Segment Start: Entries supplied

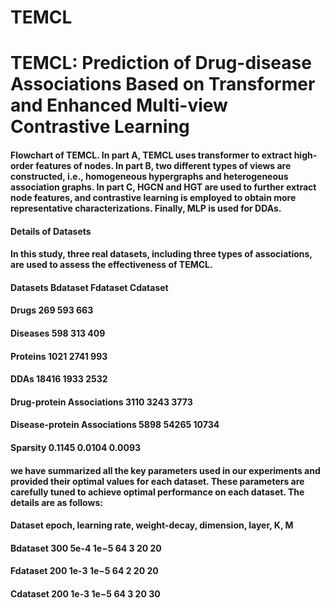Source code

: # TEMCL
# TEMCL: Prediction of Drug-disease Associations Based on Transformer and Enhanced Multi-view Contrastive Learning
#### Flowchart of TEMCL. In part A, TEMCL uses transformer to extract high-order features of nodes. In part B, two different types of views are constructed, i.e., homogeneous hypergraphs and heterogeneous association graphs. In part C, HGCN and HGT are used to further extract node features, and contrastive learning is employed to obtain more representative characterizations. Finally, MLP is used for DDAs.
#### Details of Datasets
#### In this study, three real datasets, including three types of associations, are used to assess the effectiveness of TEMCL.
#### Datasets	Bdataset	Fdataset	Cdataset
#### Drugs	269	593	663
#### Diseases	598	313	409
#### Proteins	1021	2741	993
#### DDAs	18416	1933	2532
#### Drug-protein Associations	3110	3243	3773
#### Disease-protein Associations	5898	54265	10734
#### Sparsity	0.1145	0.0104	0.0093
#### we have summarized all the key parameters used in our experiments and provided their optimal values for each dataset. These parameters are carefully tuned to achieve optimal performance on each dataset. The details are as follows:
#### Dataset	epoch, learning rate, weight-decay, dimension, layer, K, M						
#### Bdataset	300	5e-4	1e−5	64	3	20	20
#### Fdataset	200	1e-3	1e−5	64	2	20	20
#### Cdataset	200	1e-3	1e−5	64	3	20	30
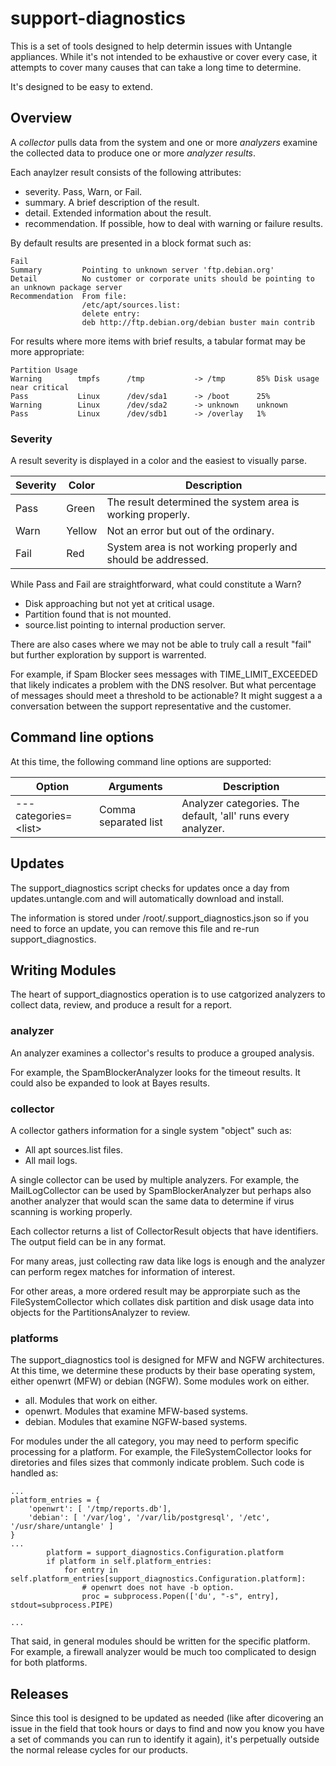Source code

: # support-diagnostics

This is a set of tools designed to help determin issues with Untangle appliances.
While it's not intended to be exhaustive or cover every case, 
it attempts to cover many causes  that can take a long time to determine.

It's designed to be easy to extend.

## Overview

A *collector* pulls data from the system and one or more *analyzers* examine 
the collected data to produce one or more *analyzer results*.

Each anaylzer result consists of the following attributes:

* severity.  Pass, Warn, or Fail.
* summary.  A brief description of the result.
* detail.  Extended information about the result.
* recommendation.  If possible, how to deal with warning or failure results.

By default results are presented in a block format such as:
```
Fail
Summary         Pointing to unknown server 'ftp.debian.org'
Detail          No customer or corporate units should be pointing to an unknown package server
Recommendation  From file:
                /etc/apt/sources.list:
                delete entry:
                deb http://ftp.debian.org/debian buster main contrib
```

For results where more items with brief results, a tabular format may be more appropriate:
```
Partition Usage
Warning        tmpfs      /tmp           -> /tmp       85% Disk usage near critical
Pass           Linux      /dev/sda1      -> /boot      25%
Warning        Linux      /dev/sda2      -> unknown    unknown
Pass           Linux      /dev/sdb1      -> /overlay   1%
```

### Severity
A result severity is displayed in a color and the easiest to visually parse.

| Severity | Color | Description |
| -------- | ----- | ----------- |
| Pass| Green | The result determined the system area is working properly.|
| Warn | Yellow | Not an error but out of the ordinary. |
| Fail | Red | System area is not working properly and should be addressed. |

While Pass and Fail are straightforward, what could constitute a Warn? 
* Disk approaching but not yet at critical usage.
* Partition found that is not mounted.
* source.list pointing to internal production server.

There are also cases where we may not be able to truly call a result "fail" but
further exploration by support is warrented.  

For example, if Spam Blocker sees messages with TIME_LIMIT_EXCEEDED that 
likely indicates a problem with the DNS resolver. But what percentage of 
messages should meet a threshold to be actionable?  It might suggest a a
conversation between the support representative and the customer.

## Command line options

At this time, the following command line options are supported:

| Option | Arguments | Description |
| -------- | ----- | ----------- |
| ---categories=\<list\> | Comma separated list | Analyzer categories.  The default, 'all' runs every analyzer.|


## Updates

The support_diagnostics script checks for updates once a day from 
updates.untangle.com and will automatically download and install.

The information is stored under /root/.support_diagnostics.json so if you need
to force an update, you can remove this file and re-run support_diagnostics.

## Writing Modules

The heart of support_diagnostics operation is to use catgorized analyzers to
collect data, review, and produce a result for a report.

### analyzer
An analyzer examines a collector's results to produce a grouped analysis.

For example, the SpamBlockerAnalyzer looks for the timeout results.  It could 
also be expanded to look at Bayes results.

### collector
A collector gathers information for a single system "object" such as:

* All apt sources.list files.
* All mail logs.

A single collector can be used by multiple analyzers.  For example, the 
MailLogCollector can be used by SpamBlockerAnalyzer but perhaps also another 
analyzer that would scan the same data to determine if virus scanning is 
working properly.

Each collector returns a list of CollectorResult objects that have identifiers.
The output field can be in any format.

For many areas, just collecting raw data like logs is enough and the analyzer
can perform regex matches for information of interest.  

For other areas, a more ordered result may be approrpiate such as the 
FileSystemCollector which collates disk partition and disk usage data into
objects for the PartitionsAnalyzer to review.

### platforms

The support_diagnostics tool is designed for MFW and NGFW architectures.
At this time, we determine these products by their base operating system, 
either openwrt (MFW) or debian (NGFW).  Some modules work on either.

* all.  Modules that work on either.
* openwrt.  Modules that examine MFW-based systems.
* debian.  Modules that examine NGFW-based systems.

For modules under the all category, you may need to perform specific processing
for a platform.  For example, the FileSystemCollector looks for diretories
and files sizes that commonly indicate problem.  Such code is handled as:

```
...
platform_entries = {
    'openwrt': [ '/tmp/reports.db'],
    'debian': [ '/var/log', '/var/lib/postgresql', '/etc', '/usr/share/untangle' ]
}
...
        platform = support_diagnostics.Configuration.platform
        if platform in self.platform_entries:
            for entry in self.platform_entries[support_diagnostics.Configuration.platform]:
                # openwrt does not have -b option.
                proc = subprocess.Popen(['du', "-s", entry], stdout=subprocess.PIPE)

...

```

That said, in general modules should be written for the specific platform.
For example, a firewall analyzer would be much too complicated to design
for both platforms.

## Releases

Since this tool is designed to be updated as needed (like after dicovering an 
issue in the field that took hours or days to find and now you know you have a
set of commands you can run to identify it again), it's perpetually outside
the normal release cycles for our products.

Segment End: Entries supplied

# Exercise
From the records above, retype only the lines starting at the line that contains "An analyzer examines" and ending at the line that contains "A single collector", both included.

# The completed task
An analyzer examines a collector's results to produce a grouped analysis.

For example, the SpamBlockerAnalyzer looks for the timeout results.  It could 
also be expanded to look at Bayes results.

### collector
A collector gathers information for a single system "object" such as:

* All apt sources.list files.
* All mail logs.

A single collector can be used by multiple analyzers.  For example, the 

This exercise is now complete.